Enchrysa

Scientific classification
- Kingdom: Animalia
- Phylum: Arthropoda
- Clade: Pancrustacea
- Class: Insecta
- Order: Lepidoptera
- Family: Gelechiidae
- Genus: Enchrysa Zeller, 1873
- Species: E. dissectella
- Binomial name: Enchrysa dissectella Zeller, 1873
- Synonyms: Aristotelia youngella Kearfott, 1905;

= Enchrysa =

- Authority: Zeller, 1873
- Synonyms: Aristotelia youngella Kearfott, 1905
- Parent authority: Zeller, 1873

Genus of moths

Enchrysa is a genus of moths in the family Gelechiidae. It contains the species Enchrysa dissectella, which is found in North America. It has been recorded from Maine, Minnesota, New Hampshire, Ohio and Ontario.

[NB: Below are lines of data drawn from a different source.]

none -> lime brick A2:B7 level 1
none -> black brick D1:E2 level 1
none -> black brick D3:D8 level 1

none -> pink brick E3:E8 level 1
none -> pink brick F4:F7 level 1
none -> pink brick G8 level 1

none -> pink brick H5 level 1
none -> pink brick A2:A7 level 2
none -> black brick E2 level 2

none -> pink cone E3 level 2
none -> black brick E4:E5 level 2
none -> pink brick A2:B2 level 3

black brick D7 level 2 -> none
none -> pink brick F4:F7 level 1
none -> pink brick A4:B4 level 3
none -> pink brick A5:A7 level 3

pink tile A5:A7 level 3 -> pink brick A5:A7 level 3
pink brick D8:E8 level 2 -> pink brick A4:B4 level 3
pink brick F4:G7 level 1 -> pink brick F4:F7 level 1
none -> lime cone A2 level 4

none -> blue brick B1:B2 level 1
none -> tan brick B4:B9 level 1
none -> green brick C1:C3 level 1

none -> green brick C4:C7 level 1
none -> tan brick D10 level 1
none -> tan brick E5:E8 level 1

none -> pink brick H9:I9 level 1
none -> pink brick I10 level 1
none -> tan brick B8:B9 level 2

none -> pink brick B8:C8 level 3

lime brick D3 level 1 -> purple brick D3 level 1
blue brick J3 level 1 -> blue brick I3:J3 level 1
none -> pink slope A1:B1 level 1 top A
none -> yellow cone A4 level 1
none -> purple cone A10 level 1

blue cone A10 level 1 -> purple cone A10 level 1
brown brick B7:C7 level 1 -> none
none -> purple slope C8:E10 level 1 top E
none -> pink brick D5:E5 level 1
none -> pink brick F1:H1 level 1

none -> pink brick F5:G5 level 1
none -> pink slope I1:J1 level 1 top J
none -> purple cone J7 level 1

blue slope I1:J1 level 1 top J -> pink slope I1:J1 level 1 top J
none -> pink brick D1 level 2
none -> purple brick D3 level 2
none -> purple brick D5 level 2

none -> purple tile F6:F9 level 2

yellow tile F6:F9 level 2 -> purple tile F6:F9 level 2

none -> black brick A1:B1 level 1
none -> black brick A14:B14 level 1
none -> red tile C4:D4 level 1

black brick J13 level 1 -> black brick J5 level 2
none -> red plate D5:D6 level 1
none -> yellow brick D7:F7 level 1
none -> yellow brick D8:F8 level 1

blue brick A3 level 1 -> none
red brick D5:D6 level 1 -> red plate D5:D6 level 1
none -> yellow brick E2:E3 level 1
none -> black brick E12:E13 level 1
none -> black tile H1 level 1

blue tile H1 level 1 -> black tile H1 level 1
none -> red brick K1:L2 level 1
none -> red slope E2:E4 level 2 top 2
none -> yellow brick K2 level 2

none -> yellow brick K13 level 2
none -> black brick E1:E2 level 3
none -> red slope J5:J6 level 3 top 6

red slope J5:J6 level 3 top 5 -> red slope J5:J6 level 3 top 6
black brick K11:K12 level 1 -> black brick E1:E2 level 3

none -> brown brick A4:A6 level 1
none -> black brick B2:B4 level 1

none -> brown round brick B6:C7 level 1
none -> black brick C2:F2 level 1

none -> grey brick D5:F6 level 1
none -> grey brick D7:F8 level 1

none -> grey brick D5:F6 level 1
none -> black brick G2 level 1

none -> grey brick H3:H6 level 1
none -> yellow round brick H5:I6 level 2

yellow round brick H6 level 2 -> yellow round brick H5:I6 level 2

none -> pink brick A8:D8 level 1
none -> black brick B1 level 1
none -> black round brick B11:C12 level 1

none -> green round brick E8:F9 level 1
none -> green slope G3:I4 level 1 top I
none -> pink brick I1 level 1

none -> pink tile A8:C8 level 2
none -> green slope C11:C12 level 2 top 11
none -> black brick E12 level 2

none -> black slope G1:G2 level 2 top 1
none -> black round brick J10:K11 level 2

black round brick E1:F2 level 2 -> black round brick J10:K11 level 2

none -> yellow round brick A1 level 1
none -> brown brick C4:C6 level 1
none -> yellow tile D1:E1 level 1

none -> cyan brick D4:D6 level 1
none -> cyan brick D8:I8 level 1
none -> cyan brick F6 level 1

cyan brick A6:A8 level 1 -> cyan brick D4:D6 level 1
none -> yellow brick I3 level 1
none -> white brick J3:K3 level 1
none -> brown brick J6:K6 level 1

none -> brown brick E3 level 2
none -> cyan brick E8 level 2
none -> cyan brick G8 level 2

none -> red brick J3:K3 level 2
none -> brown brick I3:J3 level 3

The wingspan is 10-10.5 mm for males and 12-12.5 mm for females. The basal half of the forewings and outer half along the costa are black or very dark brown, heavily overlaid with iridescent green. The dark basal half is outwardly margined by the black ground colour, owing to the absence of the iridescent scales at this point. All the outer half of wing, except for the dark costal streak, is dull ochreous and is inwardly margined by a pale yellow line where the latter adjoins the dark line of ground colour outlining the basal half. The ochreous and yellow touch the costa only at the middle, and the ochreous shade encloses the dark costal patch. The latter divides the apex and is one half the width of the wing except at its inner end where it is rounded off into the costa. A tiny dark-brown or black dot on ochreous just at end of cell, and below, but not touching the dark patch above it. The division line in middle of wing, dividing dark basal half from ochreous outer half, is slightly oblique. The hindwings are fuscous.